Similarly, Astralwerks (another EMI label) engaged Toolshed, Inc. ("Toolshed"), a Viral
marketing firm, to distribute sound recordings pursuant to a marketing program by which
Toolshed would virally distribute free MP3 downloads through various blogs and Toolshed's
own website. Importantly, Toolshed's webpage for downloads notes clearly that "All songs
. . . are pre-licensed for use on your site. Simply browse, find music you like, and copy it to
your page." .... Toolshed has done projects for
numerous labels, including EMI labels Astralwerks, Capitol Records, Caroline Records and
Definitive Jux Toolshed distributed free MP3s for numerous of Plaintiffs' artists --
including Air, Willy Mason, Bat for Lashes, Pacificl, Carbon/Silicon, The Perceptionists, and
Amos Lee -- including one of the same artists that Robertson is accused of wrongfully
did not produce documents they exchanged with Toolshed relating to those projects.
One project by Toolshed is especially important: as emails (dated March 5, 2007)

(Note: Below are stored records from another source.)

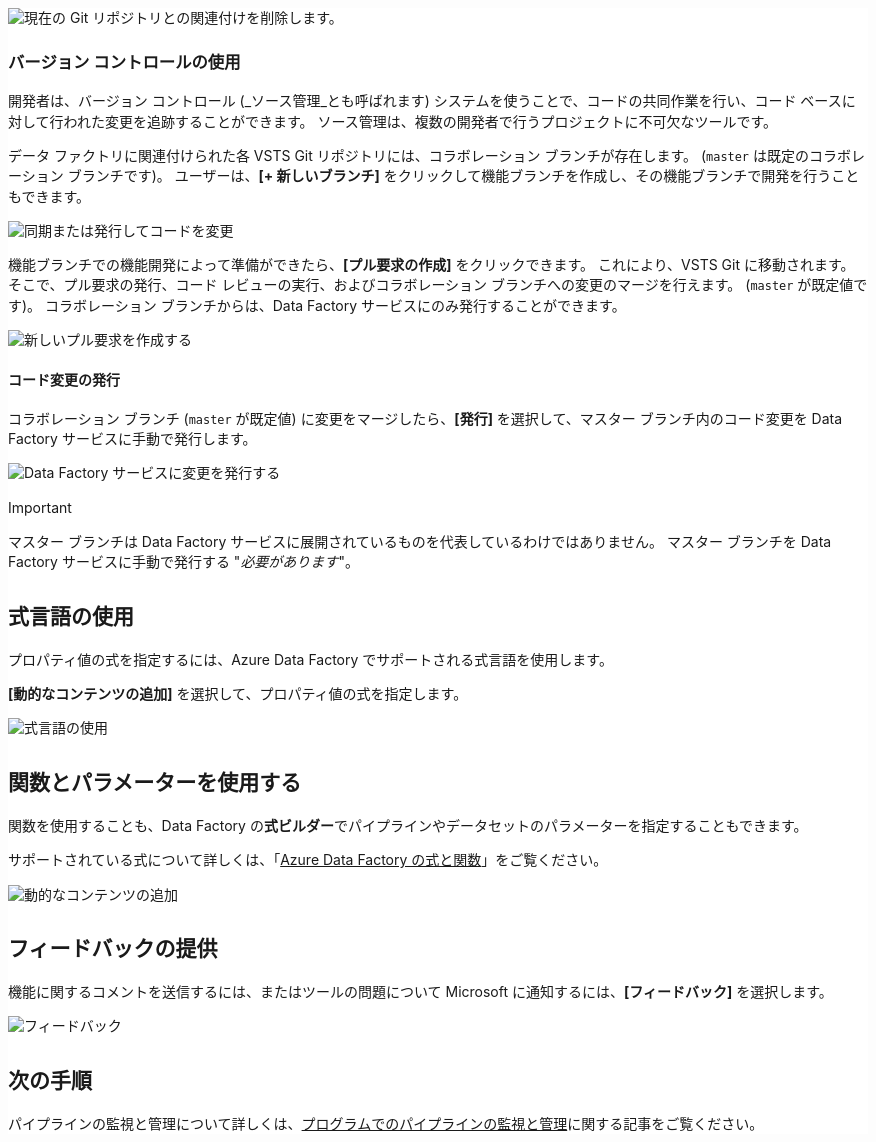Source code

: ![現在の Git リポジトリとの関連付けを削除します。](media/author-visually/remove-repo.png)

### <a name="use-version-control"></a>バージョン コントロールの使用
開発者は、バージョン コントロール (_ソース管理_とも呼ばれます) システムを使うことで、コードの共同作業を行い、コード ベースに対して行われた変更を追跡することができます。 ソース管理は、複数の開発者で行うプロジェクトに不可欠なツールです。

データ ファクトリに関連付けられた各 VSTS Git リポジトリには、コラボレーション ブランチが存在します。 (`master` は既定のコラボレーション ブランチです)。 ユーザーは、**[+ 新しいブランチ]** をクリックして機能ブランチを作成し、その機能ブランチで開発を行うこともできます。

![同期または発行してコードを変更](media/author-visually/sync-publish.png)

機能ブランチでの機能開発によって準備ができたら、**[プル要求の作成]** をクリックできます。 これにより、VSTS Git に移動されます。そこで、プル要求の発行、コード レビューの実行、およびコラボレーション ブランチへの変更のマージを行えます。 (`master` が既定値です)。 コラボレーション ブランチからは、Data Factory サービスにのみ発行することができます。 

![新しいプル要求を作成する](media/author-visually/create-pull-request.png)

#### <a name="publish-code-changes"></a>コード変更の発行
コラボレーション ブランチ (`master` が既定値) に変更をマージしたら、**[発行]** を選択して、マスター ブランチ内のコード変更を Data Factory サービスに手動で発行します。

![Data Factory サービスに変更を発行する](media/author-visually/publish-changes.png)

> [!IMPORTANT]
> マスター ブランチは Data Factory サービスに展開されているものを代表しているわけではありません。 マスター ブランチを Data Factory サービスに手動で発行する "*必要があります*"。

## <a name="use-the-expression-language"></a>式言語の使用
プロパティ値の式を指定するには、Azure Data Factory でサポートされる式言語を使用します。 

**[動的なコンテンツの追加]** を選択して、プロパティ値の式を指定します。

![式言語の使用](media/author-visually/dynamic-content-1.png)

## <a name="use-functions-and-parameters"></a>関数とパラメーターを使用する

関数を使用することも、Data Factory の**式ビルダー**でパイプラインやデータセットのパラメーターを指定することもできます。

サポートされている式について詳しくは、「[Azure Data Factory の式と関数](control-flow-expression-language-functions.md)」をご覧ください。

![動的なコンテンツの追加](media/author-visually/dynamic-content-2.png)

## <a name="provide-feedback"></a>フィードバックの提供
機能に関するコメントを送信するには、またはツールの問題について Microsoft に通知するには、**[フィードバック]** を選択します。

![フィードバック](media/author-visually/provide-feedback.png)

## <a name="next-steps"></a>次の手順
パイプラインの監視と管理について詳しくは、[プログラムでのパイプラインの監視と管理](monitor-programmatically.md)に関する記事をご覧ください。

provided to Robertson from Toolshed indicate, Astralwerks paid Toolshed to get websites to give
away MP3s for the new release of the album "Pocket Symphony" by Air, to be released on
March 6, 2007.... Toolshed achieved coverage, including free downloads
of a track and/or video placement, with numerous sites, including 3HiVe, Donewaiting, Kevchino, Music for Kids Who Can't Read Good, Muzzle of Bees, PopMatters, Sixeyes, Stereogum, Antville, and Kingbline..., some of the same sites and the same artist from which Robertson is accused of wrongfully downloading Plaintiffs' songs and which Plaintiffs have alleged are unauthorized sources of MP3's.... Plaintiffs did not produce such documents.
In many ways, this is reminiscent of the whole Dajaz1 situation, in which the lawyers are insisting that the distribution on various blogs is infringing, at the very same time that their marketing people are begging those same sites to offer up the songs
as a promotion.
Separate from all of this, but in the same filing, Robertson hits back on the claims that the use of cover art in MP3Tunes infringed. The filing notes that MP3Tunes had licensed all the cover art from Amazon and that EMI never even bother to show that it held the copyright in the cover art. All they showed was that the company had copyrights in the songs, but that's different from the cover art (and made more complicated by the fact that the copyright in the cover art might belong to the artists who created the art, rather than EMI).
All in all, the filing reinforces what's already come out in the earlier rulings: which is that EMI seems to have an incredibly weak case here, but due to what appears to be a random infatuation with going after Robertson personally, is just throwing everything it can at him.